17.01.2013 - 17.01.2013 32 °C
We were a bit slow getting up this morning, so we decided to use what was left our morning to try and find the US dollars we need for Myanmar. For some reason we are not aware of, the people of Myanmar only accept brand new, unblemished dollars. This means, no folds, no stains, tears or even bank stamps. We have researched already on the internet where we could get the dollars in Bangkok so we went their first.
When we got there the place was closed until 11:30, we didn't have long to wait so we went and had lunch across the street. We were lured in by a very persuasive Thai man, given a plate of rice each and then had to choose from vast amount of curries all on display. It was very good, but probably a bit too early in the morning for a giant plate of curry. We had a walk and then went back to the travel agent. Fortunately they told us that they can do brand new US dollars, unfortunately they only accept cash as payment and the rate was not great. We tried a couple of banks until we found one that also had brand new dollars, with a better rate. At first they also said they only accept cash as payment. The problem we have is that our withdrawal limit for a day is not a lot, and every time you take your money out of an ATM in Thailand you get charged £3. (We did not know this upon arriving, and it is by far the worst thing about the country). We explained this to the lady at the bank and she was about to let us pay by our card to get the dollars when she asked us for our passports......they are at the embassy. So this will have to wait until tomorrow evening.
By this point we were quite stressed out so went to spend the afternoon sightseeing. The extortionate fee we paid to visit the Grand Palace also gets you into another site further up town. We walked there, calling for a fruit shake on the way, and managed to find our way and only getting lost once.
We were surprised when we got there as we thought the sight we had come to see was Vimanmek Mansion. It turned out to be a collection of sights that aren't mentioned in our guide book. The first is a large impressive building, Ananta Samakhom Throne Hall; there is also a support museum for the mansion and an 'arts of the kingdom' exhibition. We took a couple of photos of the large building from the outside, when we got inside the grounds there were sign everywhere saying photos were prohibited and you even had to leave your camera in a locker before entering the sights.
What our guidebook also fails to mention (or if it does we did not read it correctly) is that you have to cover up, Ladies to the knees, gents to the ankles (who knows why this is). It is fair to say we were 'inappropriately' dressed and we had to buy sarongs to cover up for 50 baht each, as they do not rent them out like every other place we have been. Once dressed in our newly owned sarongs, and possessions locked away in a locker we went to the throne hall building first. Before we could go in here we were searched and had to go through a metal detector. By this point we were fairly perplexed and could not see why all this security and other measures were necessary.
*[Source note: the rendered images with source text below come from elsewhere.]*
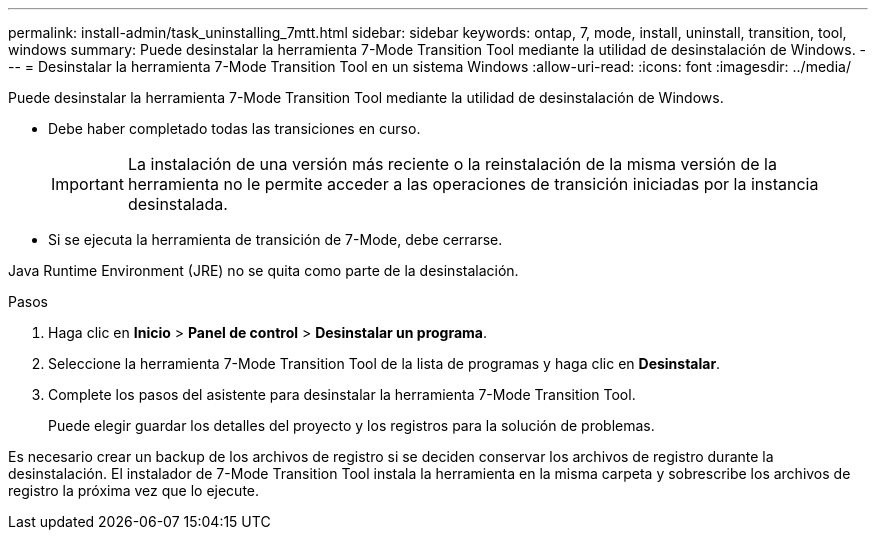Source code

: ---
permalink: install-admin/task_uninstalling_7mtt.html 
sidebar: sidebar 
keywords: ontap, 7, mode, install, uninstall, transition, tool, windows 
summary: Puede desinstalar la herramienta 7-Mode Transition Tool mediante la utilidad de desinstalación de Windows. 
---
= Desinstalar la herramienta 7-Mode Transition Tool en un sistema Windows
:allow-uri-read: 
:icons: font
:imagesdir: ../media/


[role="lead"]
Puede desinstalar la herramienta 7-Mode Transition Tool mediante la utilidad de desinstalación de Windows.

* Debe haber completado todas las transiciones en curso.
+

IMPORTANT: La instalación de una versión más reciente o la reinstalación de la misma versión de la herramienta no le permite acceder a las operaciones de transición iniciadas por la instancia desinstalada.

* Si se ejecuta la herramienta de transición de 7-Mode, debe cerrarse.


Java Runtime Environment (JRE) no se quita como parte de la desinstalación.

.Pasos
. Haga clic en *Inicio* > *Panel de control* > *Desinstalar un programa*.
. Seleccione la herramienta 7-Mode Transition Tool de la lista de programas y haga clic en *Desinstalar*.
. Complete los pasos del asistente para desinstalar la herramienta 7-Mode Transition Tool.
+
Puede elegir guardar los detalles del proyecto y los registros para la solución de problemas.



Es necesario crear un backup de los archivos de registro si se deciden conservar los archivos de registro durante la desinstalación. El instalador de 7-Mode Transition Tool instala la herramienta en la misma carpeta y sobrescribe los archivos de registro la próxima vez que lo ejecute.
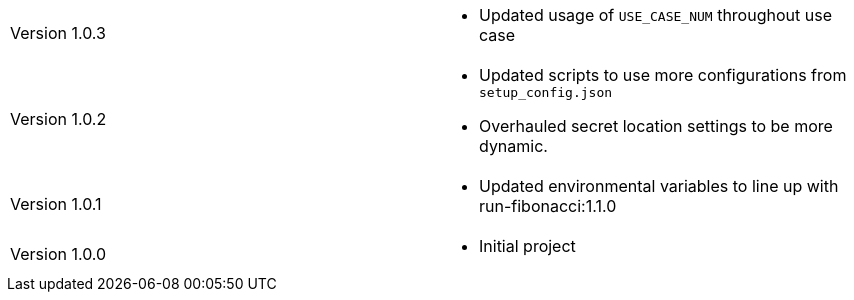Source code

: [cols="1,1"]
|===

|Version 1.0.3
a|* Updated usage of `USE_CASE_NUM` throughout use case

|Version 1.0.2
a|* Updated scripts to use more configurations from `setup_config.json`
* Overhauled secret location settings to be more dynamic.

|Version 1.0.1
a|* Updated environmental variables to line up with run-fibonacci:1.1.0

|Version 1.0.0
a|* Initial project

|===
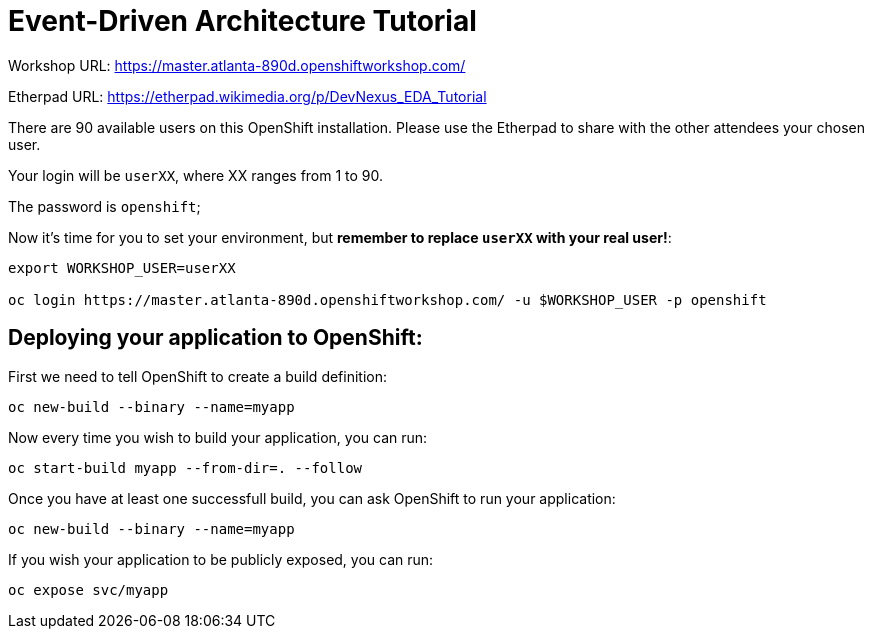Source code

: # Event-Driven Architecture Tutorial

Workshop URL: https://master.atlanta-890d.openshiftworkshop.com/

Etherpad URL: https://etherpad.wikimedia.org/p/DevNexus_EDA_Tutorial

There are 90 available users on this OpenShift installation. Please use the Etherpad to share with the other attendees your chosen user.

Your login will be `userXX`, where XX ranges from 1 to 90.

The password is `openshift`;

Now it's time for you to set your environment, but *remember to replace `userXX` with your real user!*:

[source,bash]
---- 
export WORKSHOP_USER=userXX

oc login https://master.atlanta-890d.openshiftworkshop.com/ -u $WORKSHOP_USER -p openshift
----

== Deploying your application to OpenShift:

First we need to tell OpenShift to create a build definition:

[source,bash]
----
oc new-build --binary --name=myapp
----

Now every time you wish to build your application, you can run:

[source,bash]
----
oc start-build myapp --from-dir=. --follow
----

Once you have at least one successfull build, you can ask OpenShift to run your application:

[source,bash]
----
oc new-build --binary --name=myapp
----

If you wish your application to be publicly exposed, you can run:

[source,bash]
----
oc expose svc/myapp
----
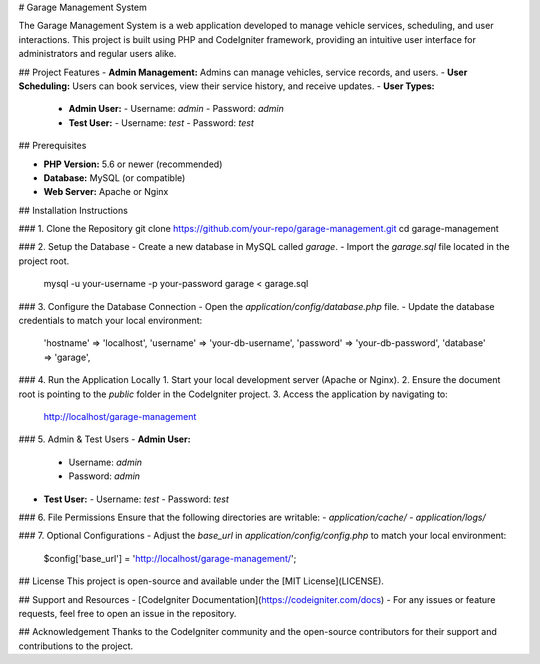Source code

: # Garage Management System

The Garage Management System is a web application developed to manage vehicle services, scheduling, and user interactions. This project is built using PHP and CodeIgniter framework, providing an intuitive user interface for administrators and regular users alike.

## Project Features
- **Admin Management:** Admins can manage vehicles, service records, and users.
- **User Scheduling:** Users can book services, view their service history, and receive updates.
- **User Types:**
  - **Admin User:**
    - Username: `admin`
    - Password: `admin`
  - **Test User:**
    - Username: `test`
    - Password: `test`

## Prerequisites

- **PHP Version:** 5.6 or newer (recommended)
- **Database:** MySQL (or compatible)
- **Web Server:** Apache or Nginx

## Installation Instructions

### 1. Clone the Repository
git clone https://github.com/your-repo/garage-management.git  
cd garage-management

### 2. Setup the Database
- Create a new database in MySQL called `garage`.
- Import the `garage.sql` file located in the project root.

  mysql -u your-username -p your-password garage < garage.sql

### 3. Configure the Database Connection
- Open the `application/config/database.php` file.
- Update the database credentials to match your local environment:

  'hostname' => 'localhost',  
  'username' => 'your-db-username',  
  'password' => 'your-db-password',  
  'database' => 'garage',

### 4. Run the Application Locally
1. Start your local development server (Apache or Nginx).
2. Ensure the document root is pointing to the `public` folder in the CodeIgniter project.
3. Access the application by navigating to:

   http://localhost/garage-management

### 5. Admin & Test Users
- **Admin User:**
  - Username: `admin`
  - Password: `admin`
- **Test User:**
  - Username: `test`
  - Password: `test`

### 6. File Permissions
Ensure that the following directories are writable:
- `application/cache/`
- `application/logs/`

### 7. Optional Configurations
- Adjust the `base_url` in `application/config/config.php` to match your local environment:

  $config['base_url'] = 'http://localhost/garage-management/';

## License
This project is open-source and available under the [MIT License](LICENSE).

## Support and Resources
- [CodeIgniter Documentation](https://codeigniter.com/docs)
- For any issues or feature requests, feel free to open an issue in the repository.

## Acknowledgement
Thanks to the CodeIgniter community and the open-source contributors for their support and contributions to the project.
The throne hall building is incredible; it is a large white building with a great dome in the middle, reminiscent of a Victorian building in England. Inside is very decorative, all the walls and roof is painted with different scenes and everything is gold. There are several artefacts inside from the royal history, golden thrones, golden model boats, even the seats used for sitting on the royal elephants were golden and encrusted with diamonds. In spite of this the building is far more impressive than its contents in our opinion. There were several floors to the building with a variety on show and when we entered the building we were given our free audio guide that explained what they were. There was also a school trip within the building at the time which was very loud, and they also found the sight of Liam in his sarong hilarious.
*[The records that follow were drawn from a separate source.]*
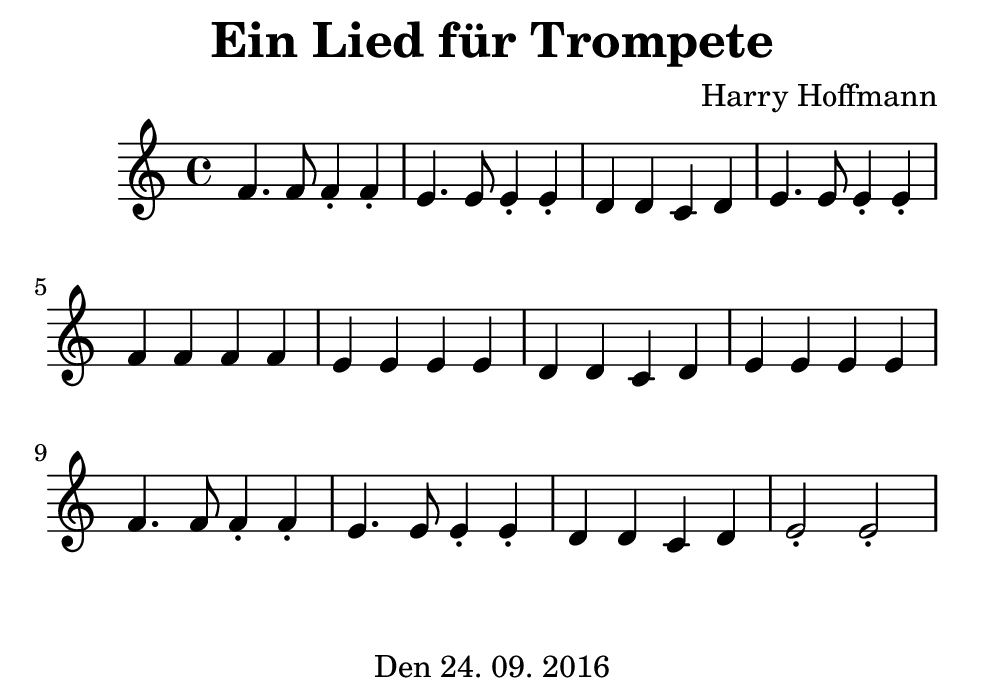 \version "2.18.2"
#(set-default-paper-size "b7landscape")
\header {
    title = "Ein Lied für Trompete"
    composer = "Harry Hoffmann"
    tagline = \markup {
        \center-column {
            "Den 24. 09. 2016"
        }
    }
}
\score {
    \relative c' {
            <<
            \new Staff {
                \set Staff.midiInstrument = #"trumpet"
                \key c \major
                {
                    \time 4/4
		    f4. f8 f4\staccato f\staccato
		    e4. e8 e4\staccato e\staccato
		    d4 d c d
		    e4. e8 e4\staccato e\staccato
		    f4 f f f
		    e e e e
		    d d c d
		    e e e e
		    f4. f8 f4\staccato f\staccato
		    e4. e8 e4\staccato e\staccato
		    d4 d c d
		    e2\staccato e2\staccato
                }
            }
            \addlyrics {
	    }
            >>
    }
    \layout {}
    \midi {
        \tempo 4 = 134
    }
}
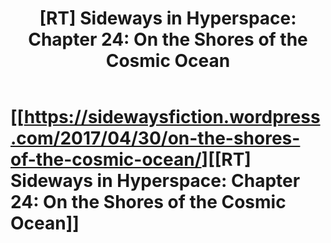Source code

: #+TITLE: [RT] Sideways in Hyperspace: Chapter 24: On the Shores of the Cosmic Ocean

* [[https://sidewaysfiction.wordpress.com/2017/04/30/on-the-shores-of-the-cosmic-ocean/][[RT] Sideways in Hyperspace: Chapter 24: On the Shores of the Cosmic Ocean]]
:PROPERTIES:
:Author: Sagebrysh
:Score: 15
:DateUnix: 1493545446.0
:DateShort: 2017-Apr-30
:END:

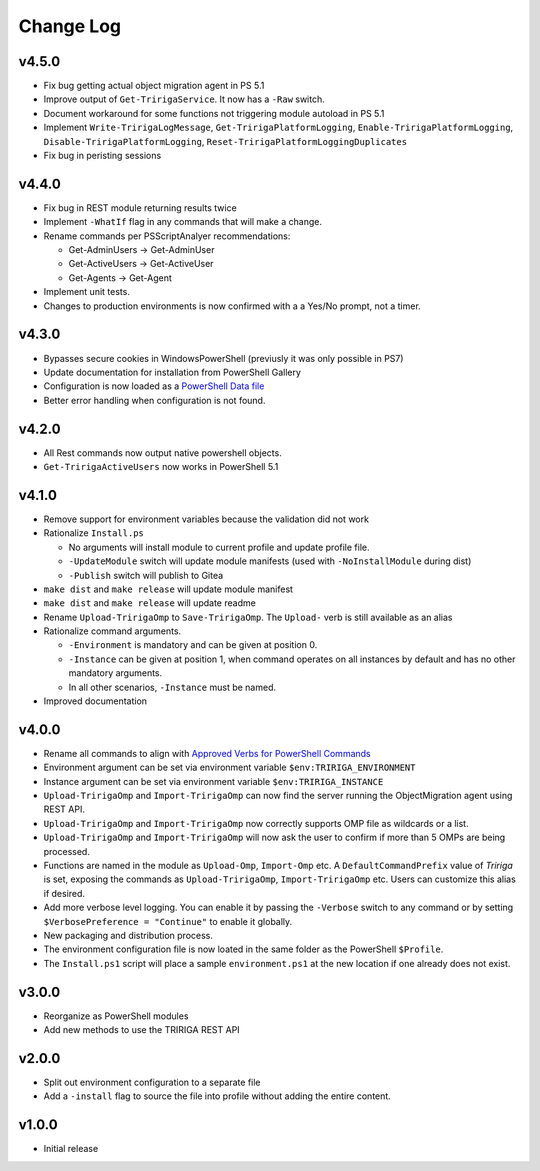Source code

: Change Log
==========

v4.5.0
-----
* Fix bug getting actual object migration agent in PS 5.1
* Improve output of ``Get-TririgaService``. It now has a ``-Raw`` switch.
* Document workaround for some functions not triggering module autoload in PS 5.1
* Implement ``Write-TririgaLogMessage``, ``Get-TririgaPlatformLogging``,
  ``Enable-TririgaPlatformLogging``, ``Disable-TririgaPlatformLogging``,
  ``Reset-TririgaPlatformLoggingDuplicates``
* Fix bug in peristing sessions

v4.4.0
------
* Fix bug in REST module returning results twice
* Implement ``-WhatIf`` flag in any commands that will make a change.
* Rename commands per PSScriptAnalyer recommendations:

  * Get-AdminUsers -> Get-AdminUser
  * Get-ActiveUsers -> Get-ActiveUser
  * Get-Agents -> Get-Agent

* Implement unit tests.
* Changes to production environments is now confirmed with a a Yes/No prompt,
  not a timer.

v4.3.0
------
* Bypasses secure cookies in WindowsPowerShell (previusly it was only possible in PS7)
* Update documentation for installation from PowerShell Gallery
* Configuration is now loaded as a `PowerShell Data file
  <https://learn.microsoft.com/en-us/powershell/module/microsoft.powershell.core/about/about_data_files>`_
* Better error handling when configuration is not found.

v4.2.0
------
* All Rest commands now output native powershell objects.
* ``Get-TririgaActiveUsers`` now works in PowerShell 5.1

v4.1.0
------
* Remove support for environment variables because the validation did not
  work 
* Rationalize ``Install.ps``

  * No arguments will install module to current profile and update profile
    file.
  * ``-UpdateModule`` switch will update module manifests (used with
    ``-NoInstallModule`` during dist)
  * ``-Publish`` switch will publish to Gitea

* ``make dist`` and ``make release`` will update module manifest
* ``make dist`` and ``make release`` will update readme
* Rename ``Upload-TririgaOmp`` to ``Save-TririgaOmp``. The ``Upload-`` verb is
  still available as an alias
* Rationalize command arguments.

  * ``-Environment`` is mandatory and can be given at position 0.
  * ``-Instance`` can be given at position 1, when command operates on all
    instances by default and has no other mandatory arguments.
  * In all other scenarios, ``-Instance`` must be named.

* Improved documentation

v4.0.0
------
* Rename all commands to align with `Approved Verbs for PowerShell Commands
  <https://learn.microsoft.com/en-us/powershell/scripting/developer/cmdlet/approved-verbs-for-windows-powershell-commands?view=powershell-7.4>`__
* Environment argument can be set via environment variable
  ``$env:TRIRIGA_ENVIRONMENT``
* Instance argument can be set via environment variable
  ``$env:TRIRIGA_INSTANCE``
* ``Upload-TririgaOmp`` and ``Import-TririgaOmp`` can now find the server
  running the ObjectMigration agent using REST API.
* ``Upload-TririgaOmp`` and ``Import-TririgaOmp`` now correctly supports OMP
  file as wildcards or a list.
* ``Upload-TririgaOmp`` and ``Import-TririgaOmp`` will now ask the user to
  confirm if more than 5 OMPs are being processed.
* Functions are named in the module as ``Upload-Omp``, ``Import-Omp`` etc.
  A ``DefaultCommandPrefix`` value of *Tririga* is set, exposing the commands
  as ``Upload-TririgaOmp``, ``Import-TririgaOmp`` etc. Users can customize
  this alias if desired.
* Add more verbose level logging. You can enable it by passing the ``-Verbose``
  switch to any command or by setting ``$VerbosePreference = "Continue"`` to enable
  it globally.
* New packaging and distribution process.
* The environment configuration file is now loated in the same folder as the
  PowerShell ``$Profile``.
* The ``Install.ps1`` script will place a sample ``environment.ps1`` at the new 
  location if one already does not exist.

v3.0.0
------
* Reorganize as PowerShell modules
* Add new methods to use the TRIRIGA REST API

v2.0.0
------
* Split out environment configuration to a separate file
* Add a ``-install`` flag to source the file into profile without adding the
  entire content.

v1.0.0
------
* Initial release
Once we had done the hall, we went onto see a small museum, a photography exhibition (which just contained photos of irrigation works) and then the Teak mansion we had originally come to see. The mansion is made entirely of Teak, and is apparently put together without screws or nails. It is a very pretty building, sat in the grounds of a stream and has a very colonial feel to it. We were caught in between a couple of Thai tour groups throughout the building but we still enjoyed the visit. We walked round the rooms decorated as they were when the house was lived in, and the furniture and decor had an old European style apart from the dozens of elephant tusks on display in each room, and the hunting room with old guns, elephant feet and what looked like rhino horns.
When we had done we had had enough walking so much to the joy of Chelsea jumped into a golf cart, (free tourist shuttle) that took us back to collect our possessions and then jumped in another Tuk-Tuk outside the grounds to take us back to our guesthouse.
We went out for tea quite late, and fancied a change to noodles and rice. We headed down Khao San Road, where there is plenty of food to choose from and decided to graze on what was on offer on the street. We decided on a large slice of pizza and a chicken kebab from a couple of stalls. The kebab in particular was delicious. We had another walk round to marvel at the sights of Khao San Road, until Liam was fed up of being asked if he wanted to buy a suit and we went for a drink before coming back.
The mansion we went to see was alot better than we expected and made the entry fee to the Grand Palace seem a lot more reasonable. We didn't expect all the other sights and we enjoyed looking around them. The throne hall especially and Goldmember would agree...'i like gold' (Chelsea found this particular gag hilarious and sat chuckling to herself and repeated 'I like gold' in the voice of Goldmember the wholetime we were there) Tomorrow we plan to see another one of the big temples in the city, Wat Arun, and then head into the more up market bit of the city before picking up our Visa's for Myanmar.